# What this task involves:
Each line in the material below must be transcribed exactly; no picture belongs in the copy.

# Material to process:
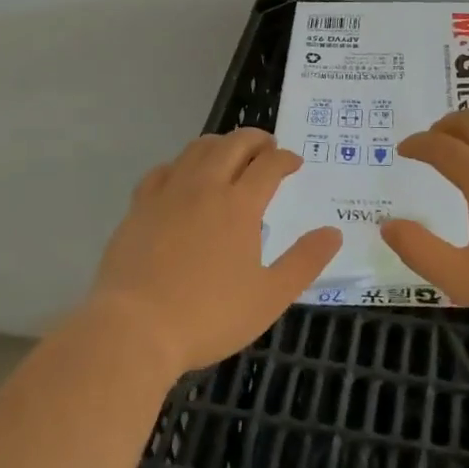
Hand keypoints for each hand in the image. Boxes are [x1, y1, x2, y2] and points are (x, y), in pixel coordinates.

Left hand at [89, 129, 341, 375]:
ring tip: (229, 154)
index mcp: (240, 205)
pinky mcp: (139, 205)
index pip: (269, 164)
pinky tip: (183, 177)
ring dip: (220, 144)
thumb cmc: (208, 316)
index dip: (286, 158)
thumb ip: (304, 262)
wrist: (134, 329)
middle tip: (267, 147)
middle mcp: (205, 186)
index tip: (295, 163)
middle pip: (234, 144)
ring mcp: (169, 192)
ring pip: (197, 149)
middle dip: (256, 139)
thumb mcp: (269, 297)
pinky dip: (181, 164)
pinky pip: (163, 170)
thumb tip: (334, 232)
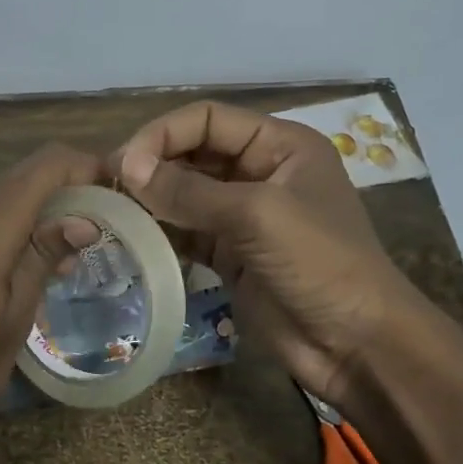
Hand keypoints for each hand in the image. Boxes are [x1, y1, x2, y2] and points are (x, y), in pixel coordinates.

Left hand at [0, 145, 101, 453]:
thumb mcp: (12, 320)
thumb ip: (43, 259)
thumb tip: (86, 220)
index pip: (45, 165)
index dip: (85, 166)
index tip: (117, 193)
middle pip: (21, 176)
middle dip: (65, 189)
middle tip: (100, 226)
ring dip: (36, 210)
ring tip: (68, 252)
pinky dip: (6, 226)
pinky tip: (21, 264)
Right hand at [110, 100, 431, 403]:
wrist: (356, 344)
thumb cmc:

# Solution to the problem:
Hand keypoints for each hand in the image. Boxes are [x1, y1, x2, y2] and points are (x, y), in pixel coordinates.

Left hand at [89, 129, 341, 375]:
ring tip: (229, 154)
index mcp: (240, 205)
pinky mcp: (139, 205)
index pip: (269, 164)
pinky tip: (183, 177)
ring dip: (220, 144)
thumb cmc: (208, 316)
index dip: (286, 158)
thumb ip: (304, 262)
wrist: (134, 329)
middle tip: (267, 147)
middle mcp: (205, 186)
index tip: (295, 163)
middle pip: (234, 144)
ring mcp: (169, 192)
ring pip: (197, 149)
middle dip: (256, 139)
thumb mcp: (269, 297)
pinky dip: (181, 164)
pinky pip: (163, 170)
thumb tip: (334, 232)
Hand keypoints for each hand in the image. Boxes are [x1, y1, x2, y2] and points are (x, y), in pixel coordinates.

Left hand at [0, 145, 101, 453]:
thumb mcp: (12, 320)
thumb ip: (43, 259)
thumb tip: (86, 220)
index pip: (45, 165)
index dip: (85, 166)
index tip: (117, 193)
middle pip: (21, 176)
middle dip: (65, 189)
middle tip: (100, 226)
ring dip: (36, 210)
ring tip: (68, 252)
pinky dip: (6, 226)
pinky tip: (21, 264)
Right hand at [110, 100, 431, 403]:
wrist: (356, 344)
thumb cmc:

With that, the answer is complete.